Mario Bogdanov, Jason N Scott, Shiba M Esfand, Brian W Boyle, Ty Lees, Mohan Li, Sarah E Woronko, Samantha R Linton, Amaya R Jenkins, Courtney Miller, Shuang Li, Paula Bolton, Daniela B Radl, Thomas J Kornecook, Robert C Meisner, Brian D Kangas, Diego A Pizzagalli

Biological psychiatry global open science May 1, 2026 Peer reviewed DOI: 10.1016/j.bpsgos.2026.100688 via PubMed

Summary

A single subanesthetic dose of ketamine significantly increased reward responsiveness in individuals with treatment-resistant depression (TRD) and stressed rats, bringing their responses to levels comparable with healthy controls 24 hours post-administration. The effect was particularly pronounced in humans with higher baseline anhedonia.
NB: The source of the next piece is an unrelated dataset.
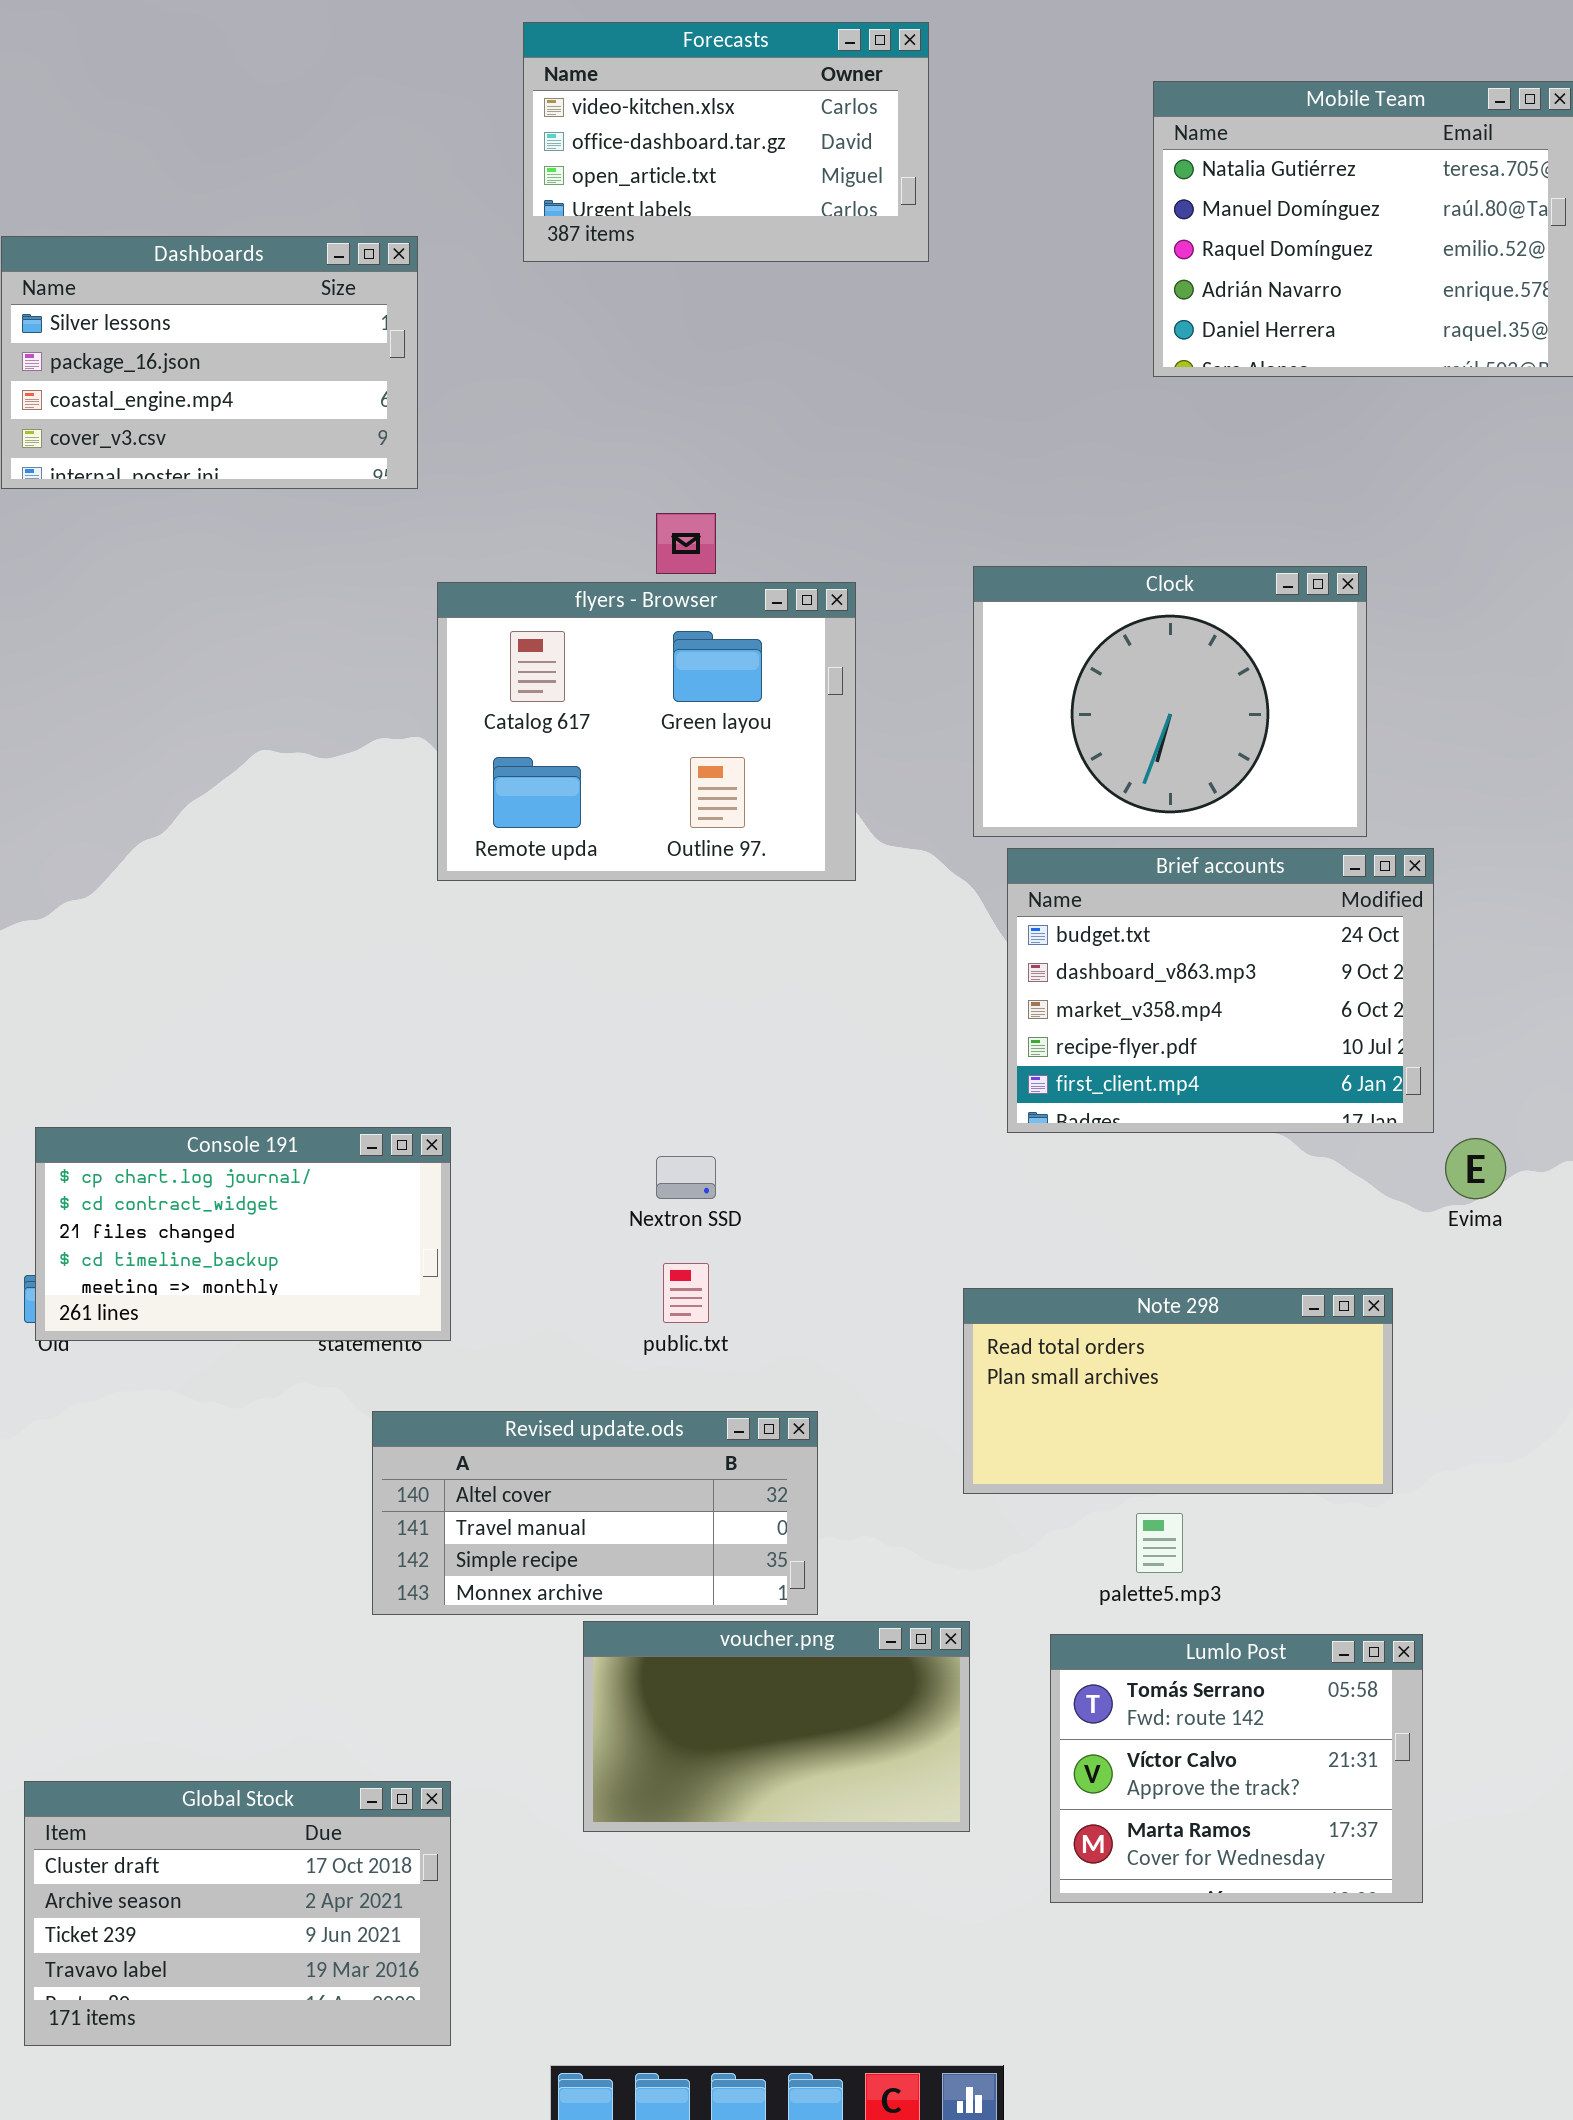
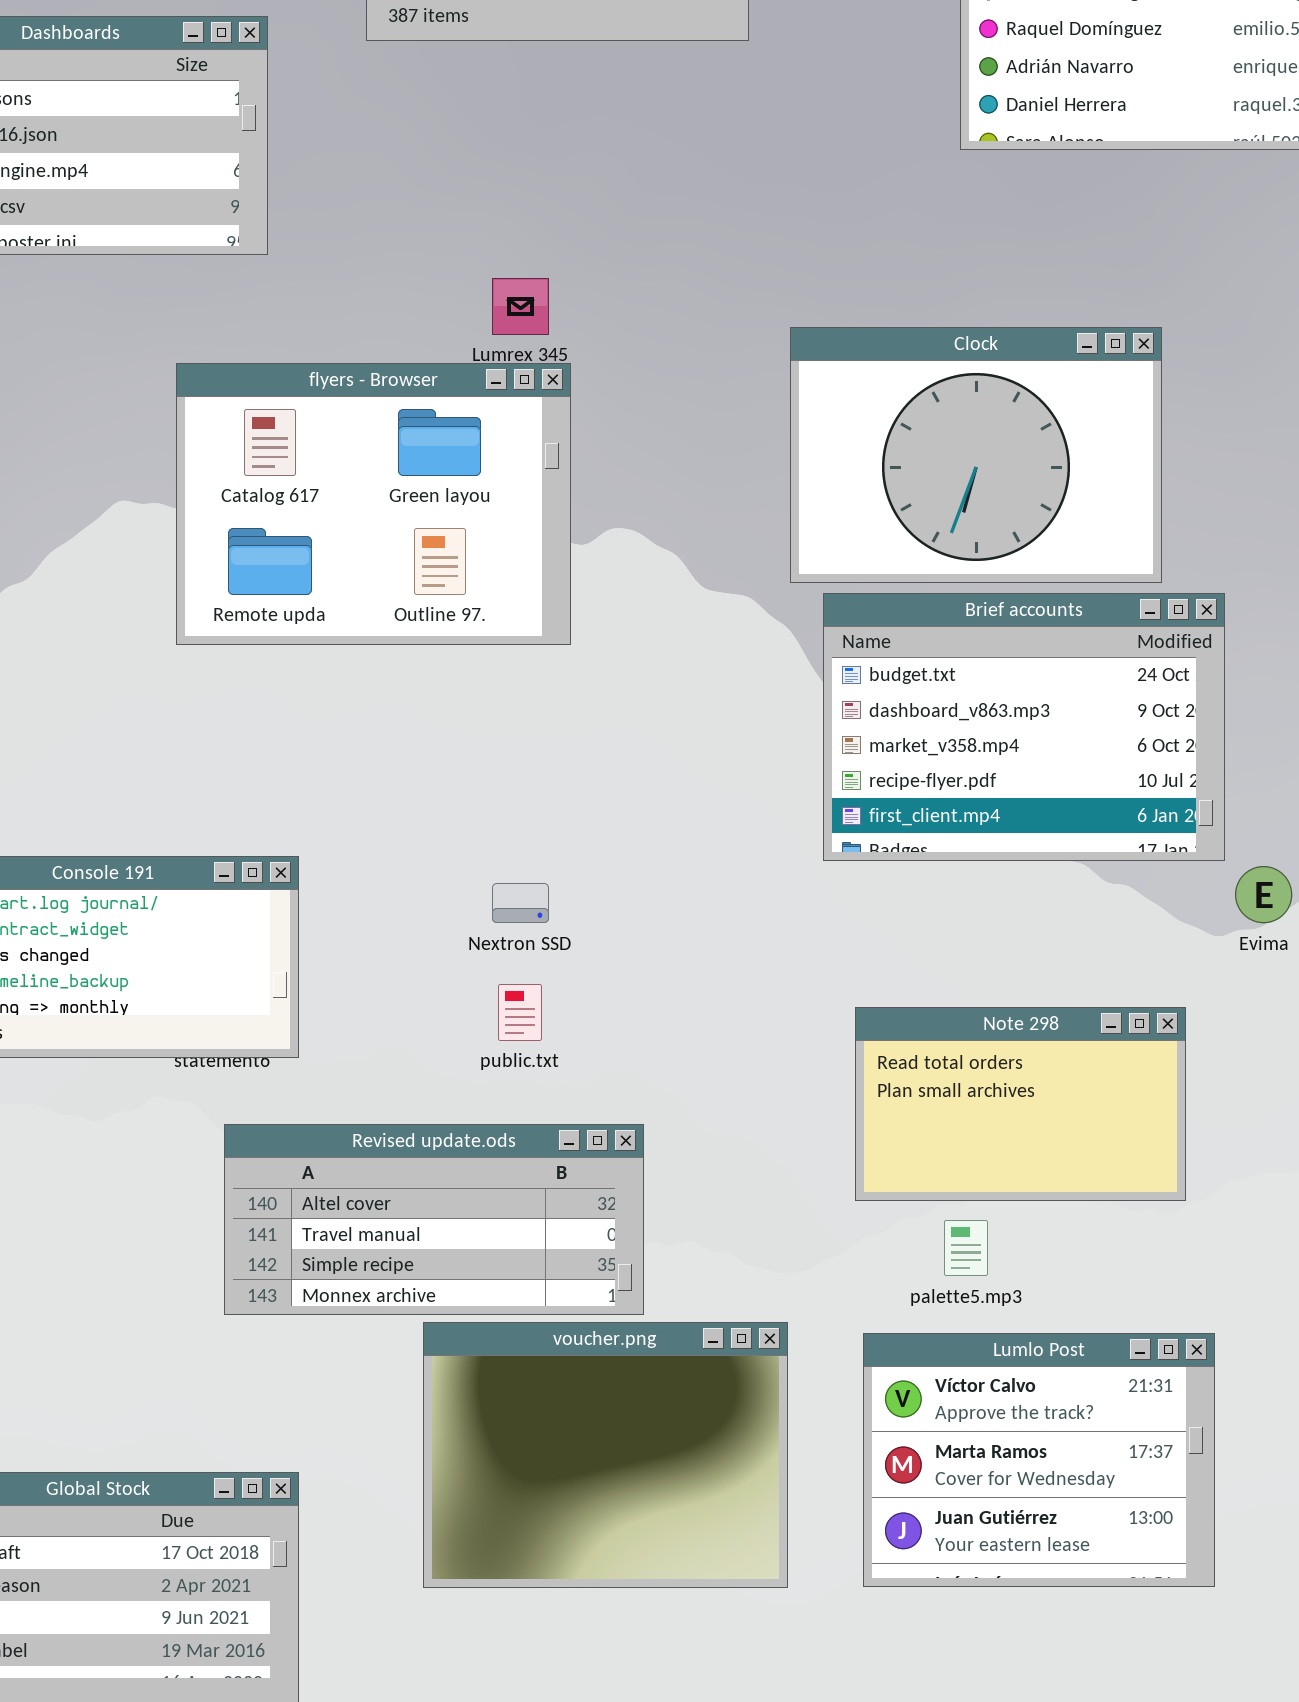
flyers - Browser: [437,582,856,881] -> [176,363,571,645], moved
Note 298: [963,1288,1393,1494] -> [855,1007,1186,1201], resized
voucher.png: [583,1621,970,1832] -> [423,1322,788,1588], resized
Lumlo Post: [1050,1634,1423,1903] -> [863,1333,1215,1587], scrolled down 1 row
However, ketamine did not affect overall task performance, indicating it specifically enhanced reward learning rather than general discriminability.

Study at a glance

Design comparative study
Sample size 70
Population individuals with treatment-resistant depression and stressed rats
Key finding Ketamine significantly increased reward responsiveness in both humans with TRD and rats exposed to chronic stress.

Abstract

Ketamine is increasingly used as a therapeutic option for treatment-resistant depression (TRD) due to its rapid antidepressant properties; however, the mechanisms underlying these effects remain elusive. Preclinical evidence suggests ketamine acts on neural pathways implicated in reward processing, but translational efforts have proven challenging due to a lack of paradigms allowing for analogous assessment of depressive phenotypes across species. We investigated the effects of a single, subanesthetic dose of ketamine on reward responsiveness in individuals with TRD (0.5 mg/kg) and rats exposed to chronic stress (10 mg/kg) using functionally identical tasks. Humans completed the Probabilistic Reward Task (PRT) twice within 48 hours, either without intervention (healthy control [HC] participants, n = 36, 26 women) or 24 hours before and after ketamine administration (individuals with TRD, n = 24, 16 women). Rats (all male) completed a reverse-translated version of the PRT on 3 consecutive days (HC group, n = 10) or before and after chronic stress exposure as well as 2 hours and 24 hours after ketamine administration (experimental group, n = 10). Ketamine significantly increased response bias toward the more frequently rewarded stimulus in both species, resulting in levels comparable with HCs 24 hours postadministration. Exploratory analyses in humans suggested that this effect was strongest among individuals with more pronounced baseline anhedonia. Furthermore, in both species, ketamine had no effect on measures of discriminability, suggesting that ketamine selectively improved reward learning rather than overall task performance. Results highlight a shared behavioral mechanism through which ketamine alleviates anhedonic behaviors and offers important implications for the treatment of people with anhedonia in TRD and related psychopathologies.